__PROBLEM STATEMENT__.
When you copy the listing, skip the images and return each line verbatim.

[[ EXCERPTED RECORDS open ]]

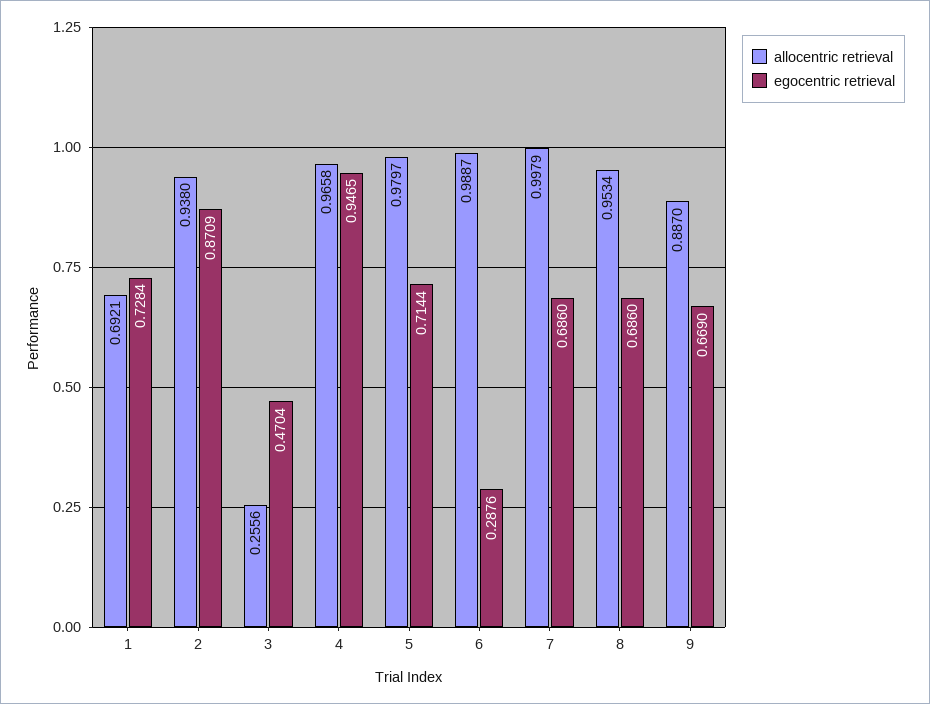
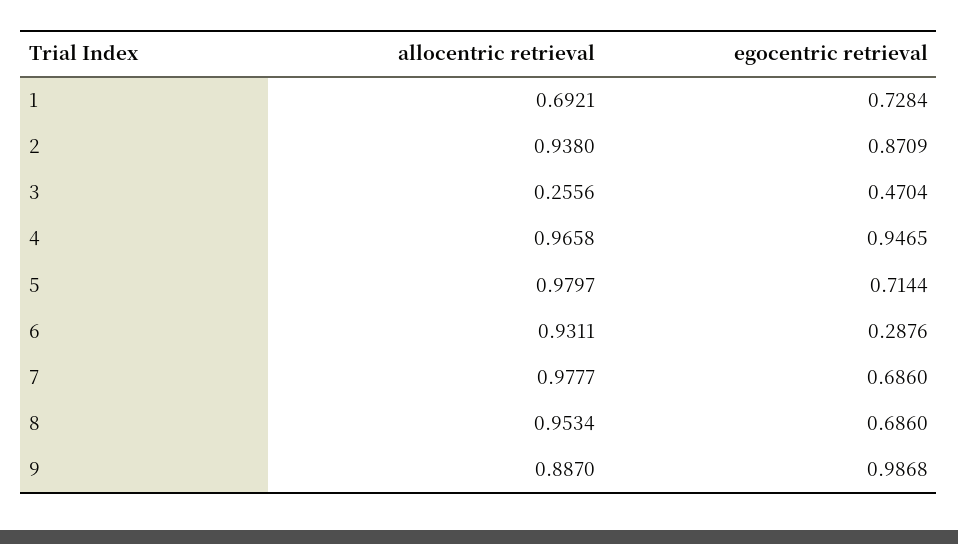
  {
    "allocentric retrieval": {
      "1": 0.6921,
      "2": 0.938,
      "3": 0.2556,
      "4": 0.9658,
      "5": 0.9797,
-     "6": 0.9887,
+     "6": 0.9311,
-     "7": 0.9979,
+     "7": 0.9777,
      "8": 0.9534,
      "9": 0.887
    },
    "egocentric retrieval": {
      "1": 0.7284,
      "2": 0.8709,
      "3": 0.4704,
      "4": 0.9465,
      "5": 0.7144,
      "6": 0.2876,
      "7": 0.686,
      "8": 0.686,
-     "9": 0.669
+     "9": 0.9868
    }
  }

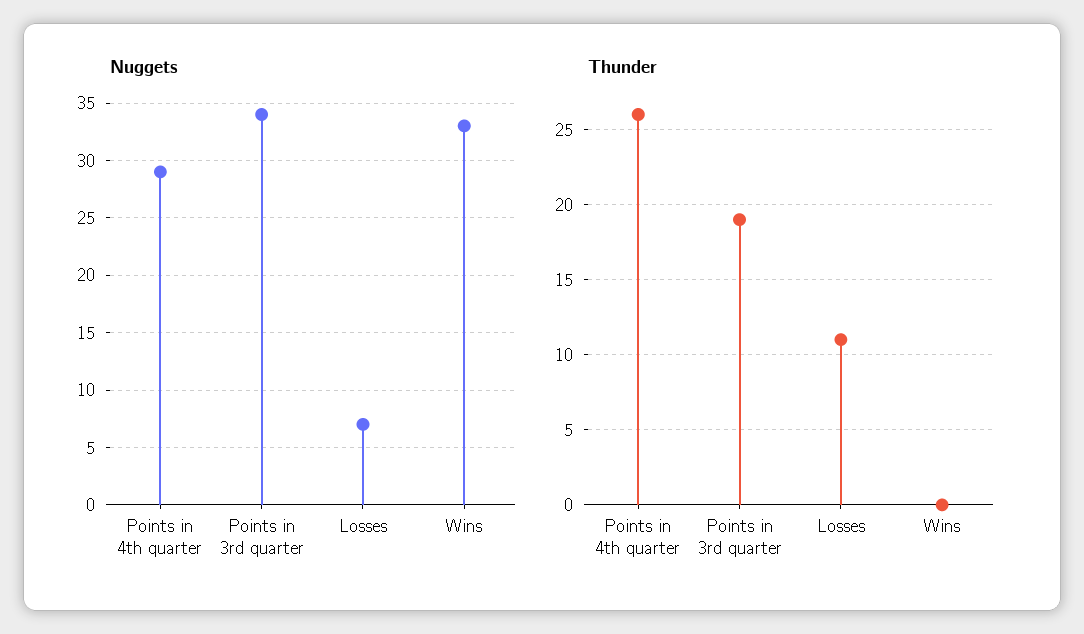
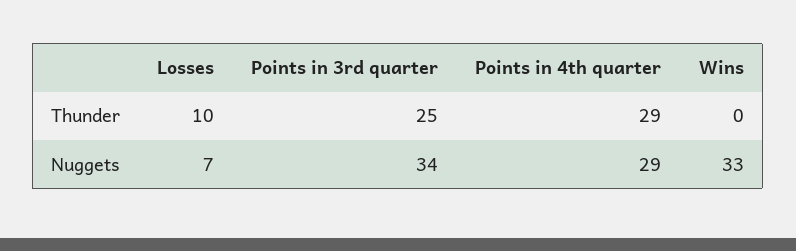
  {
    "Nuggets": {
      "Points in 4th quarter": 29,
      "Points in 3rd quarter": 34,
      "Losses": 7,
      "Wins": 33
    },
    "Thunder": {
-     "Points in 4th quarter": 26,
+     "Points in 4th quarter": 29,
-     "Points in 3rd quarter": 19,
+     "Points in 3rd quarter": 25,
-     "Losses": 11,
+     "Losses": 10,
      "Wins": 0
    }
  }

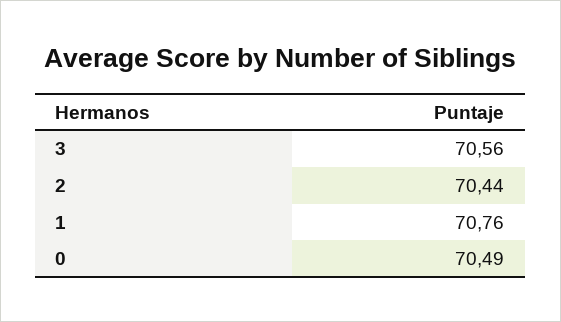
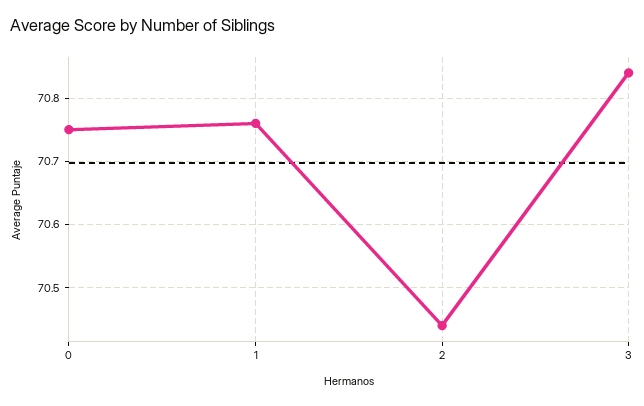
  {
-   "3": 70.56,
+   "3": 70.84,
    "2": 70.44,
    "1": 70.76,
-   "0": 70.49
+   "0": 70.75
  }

[[ EXCERPTED RECORDS closed ]]

__TASK RESPONSE__.
  {
    "allocentric retrieval": {
      "1": 0.6921,
      "2": 0.938,
      "3": 0.2556,
      "4": 0.9658,
      "5": 0.9797,
-     "6": 0.9887,
+     "6": 0.9311,
-     "7": 0.9979,
+     "7": 0.9777,
      "8": 0.9534,
      "9": 0.887
    },
    "egocentric retrieval": {
      "1": 0.7284,
      "2": 0.8709,
      "3": 0.4704,
      "4": 0.9465,
      "5": 0.7144,
      "6": 0.2876,
      "7": 0.686,
      "8": 0.686,
-     "9": 0.669
+     "9": 0.9868
    }
  }

  {
    "Nuggets": {
      "Points in 4th quarter": 29,
      "Points in 3rd quarter": 34,
      "Losses": 7,
      "Wins": 33
    },
    "Thunder": {
-     "Points in 4th quarter": 26,
+     "Points in 4th quarter": 29,
-     "Points in 3rd quarter": 19,
+     "Points in 3rd quarter": 25,
-     "Losses": 11,
+     "Losses": 10,
      "Wins": 0
    }
  }

  {
-   "3": 70.56,
+   "3": 70.84,
    "2": 70.44,
    "1": 70.76,
-   "0": 70.49
+   "0": 70.75
  }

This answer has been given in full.